PORTLAND, Ore. — It's musty, cold and damp inside the old Brooklyn Roundhouse in the Southeast Portland rail yards. The roof leaks, metal scrap is everywhere and the smell of oil is pervasive.

But despite that, the once-grand roundhouse is home to hidden treasure -- three oil-fired steam locomotives owned by Portland taxpayers and maintained by volunteers. Two of the engines are in working order and among the six largest steam engines operating in the world.

Today, the place is inaccessible to the public, but there are plans to change that. By 2012, the steel beasts should be on display in a new roundhouse near the Oregon Museum of Science and Industry. Eventually, an interpretive center will be built there, too.

The Portland City Council last week lent a helping hand. The council agreed to allow the Parks and Recreation Bureau to lend the Oregon Rail Heritage Foundation up to $1 million to secure a piece of property with the understanding that the loan will be paid back with interest. Money for the new roundhouse, estimated at $3.5 million, will be raised by private donations.

= RECORD EXCERPTS =
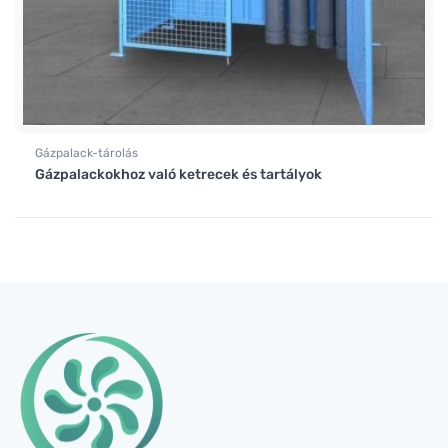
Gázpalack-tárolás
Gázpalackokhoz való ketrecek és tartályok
---
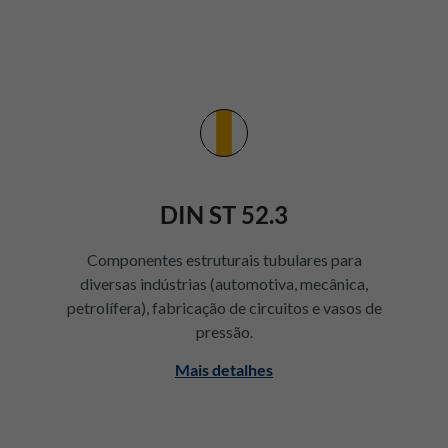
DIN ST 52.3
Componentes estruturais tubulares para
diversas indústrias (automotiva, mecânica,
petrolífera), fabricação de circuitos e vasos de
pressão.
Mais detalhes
==
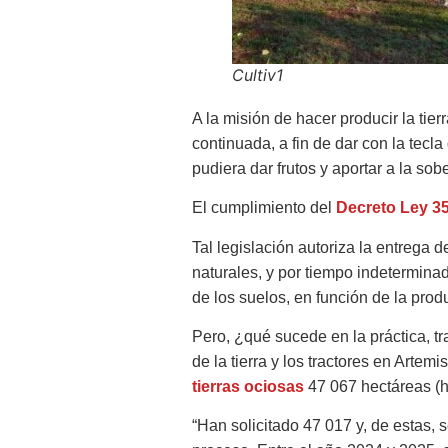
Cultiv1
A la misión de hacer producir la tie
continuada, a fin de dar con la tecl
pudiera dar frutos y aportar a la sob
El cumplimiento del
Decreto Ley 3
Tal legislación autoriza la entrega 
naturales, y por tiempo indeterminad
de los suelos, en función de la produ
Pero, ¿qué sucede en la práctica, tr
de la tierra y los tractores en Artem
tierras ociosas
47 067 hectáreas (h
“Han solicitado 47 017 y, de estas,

= WORK ITEM A =
Summarize the article about the Brooklyn Roundhouse in two sentences.
= WORK ITEM B =
Answer these questions from the article about the Brooklyn Roundhouse, marking each answer to match:
(i) How many steam locomotives are in the old roundhouse?
(ii) Which museum will the new roundhouse be near?
(iii) How will the money for the new roundhouse be raised?
= WORK ITEM C =
Edit the article about the Brooklyn Roundhouse by writing out the part starting at "PORTLAND, Ore. —" and ending at "oil is pervasive.", with "musty" replaced by "stale".
The records are separate material and have nothing to do with the article.

= EXPECTED OUTPUT A =
The old Brooklyn Roundhouse in the Southeast Portland rail yards is leaky and cluttered, but it houses three oil-fired steam locomotives owned by Portland taxpayers and maintained by volunteers, two of which are in working order. By 2012 the engines should be on display in a new roundhouse near the Oregon Museum of Science and Industry, which will be funded by private donations, and the city council has let the Parks and Recreation Bureau lend the Oregon Rail Heritage Foundation up to $1 million to secure property.

= EXPECTED OUTPUT B =
(i) Three.
(ii) The Oregon Museum of Science and Industry.
(iii) Through private donations.

= EXPECTED OUTPUT C =
PORTLAND, Ore. — It's stale, cold and damp inside the old Brooklyn Roundhouse in the Southeast Portland rail yards. The roof leaks, metal scrap is everywhere and the smell of oil is pervasive.